03 February 2020

Llyfr Glas Nebo: the book

With Welsh class we had been reading a book! It was Llyfr Glas Nebo (the Blue Book of Nebo) by Manon Steffan Ros, who had also written ‘Blasu’. And they had picked it, I presume, because they knew it was being turned into a play, and we could all go and see that. We steadily read it, a chapter at the time, and we finished it in the very week we'd go to the theatre.



*Spoiler alert*

What is it about? Well, the nuclear apocalypse seen from the small north Welsh village Nebo, through the eyes of a woman and her young teenage son. The whole war is entirely in the background; the woman hears about the bombs on the radio, and immediately turns prepper. And soon after that, the electricity blacks out and doesn’t come back on. She retreats to her remote house with her son. And then Wylfa explodes. And they both get very ill.

When they recover a bit they find the world largely deserted. The neighbours have survived but they walk off to a certain death. And there’s nobody else left! Not that she can tell, anyway. They just start growing vegetables and trapping animals and try to survive. And raid dead people’s homes.

The book in the title is a notebook they both write in. They suspect there is barely anyone left on Earth. And the boy is worried that later generations (if any) will not know about the time 'before'. He barely does! His mother, though, remembers it all too well. And they decide to write it together; with both their rather different perspectives in it. You get the nice contrast between the two societies! And you get the strong impression the author does not like modern life. The mother paints herself 'before' as a scared woman in an indifferent, technology-obsessed society. And now there is nobody left she can't care anymore about what other people might think. And she got strong and got on with it! And finds beauty in the world as it is now. The plants they grow, the lake they wash in. The boy sees that beauty too, but is unsure what to contrast it with. He barely remembers the time before! And struggles to imagine a world in which you walk past other people on the street and think nothing of it.

So what happens otherwise? The woman meets another survivor, and has another child with him, but that child, a daughter, dies as a toddler. She never tells her son about the man. There is a mutant hare.

And then, towards the end, suddenly signs of civilisation reappear, in the form of a helicopter and a police car. The mother is distraught! She’s not keen on going back to how things were (surprise, surprise). And then the lights come back on on Anglesey and the book ends.

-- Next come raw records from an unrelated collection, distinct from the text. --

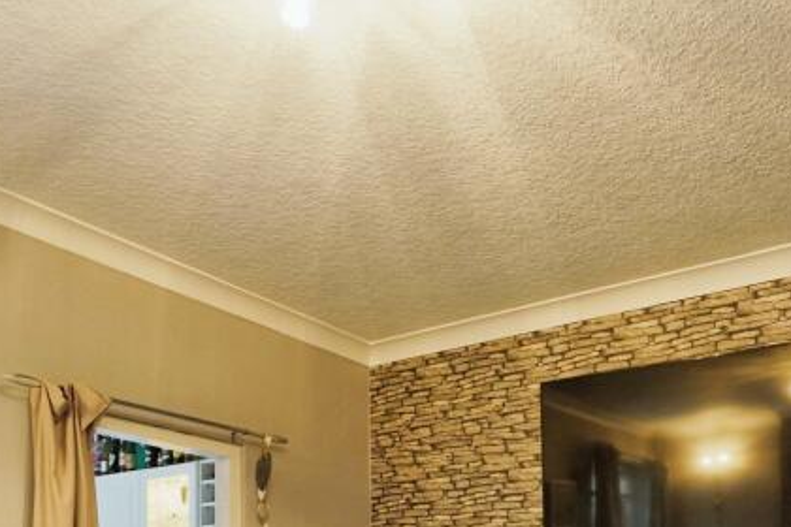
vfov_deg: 29.3
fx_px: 857
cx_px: 531
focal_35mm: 39
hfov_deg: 48.7
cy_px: 639
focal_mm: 16
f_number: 7.1
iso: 2000
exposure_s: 1/10
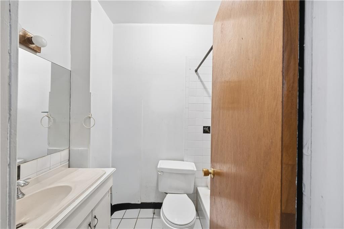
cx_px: 172
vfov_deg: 90.0
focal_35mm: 12
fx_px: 115
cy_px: 114
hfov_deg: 112.6
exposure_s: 1/15
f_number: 8
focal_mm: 8
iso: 320
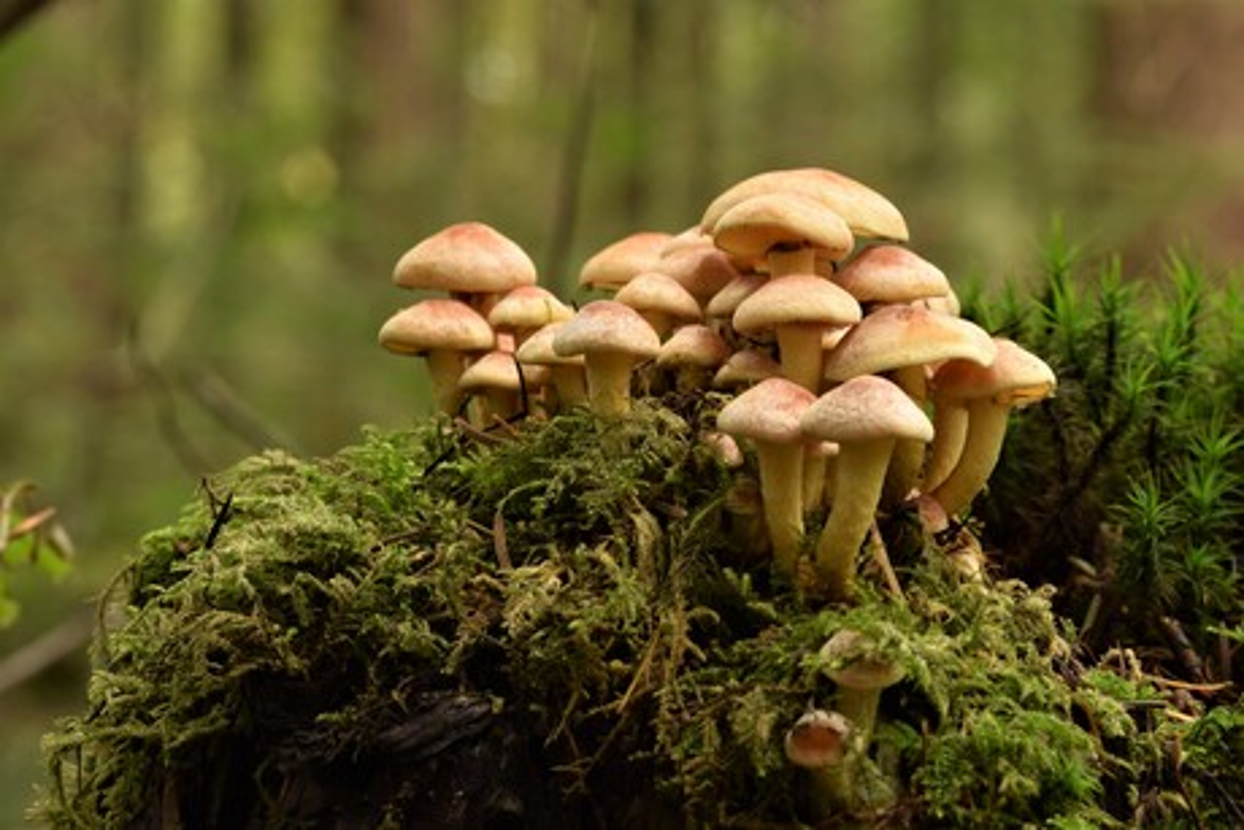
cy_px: 415
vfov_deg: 10.2
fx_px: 4666
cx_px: 622
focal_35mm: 135
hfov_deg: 15.2
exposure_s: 1.3
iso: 100
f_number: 14
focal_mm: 90
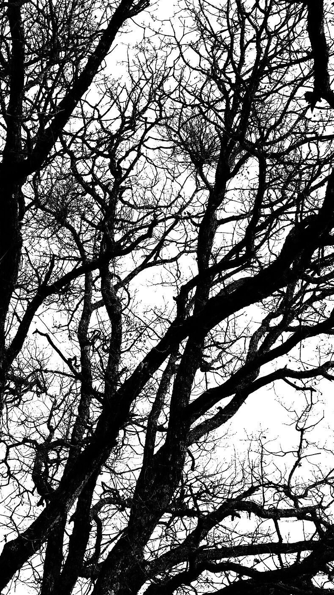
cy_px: 147
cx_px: 92
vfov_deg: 34.7
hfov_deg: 20.2
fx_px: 929
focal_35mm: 59
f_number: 8
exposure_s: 1/160
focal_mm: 33
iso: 200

I quite liked the daily life stuff! Not so much the beginning and end. I thought that neither the apocalypse nor its undoing were very credible. But if you would just accept the premise of this family living their life with only interaction with one other person, and you leave out the end, I think it’s great! Some things puzzle me; why not tell her son about the man? Why not introduce them? Was she scared he would want to move in and destroy her world as she had built it up? The book mentions she hopes the man comes back to get to know his daughter; why not also the boy then? However; I do like the author doesn't explain everything. She didn't do that in Blasu either.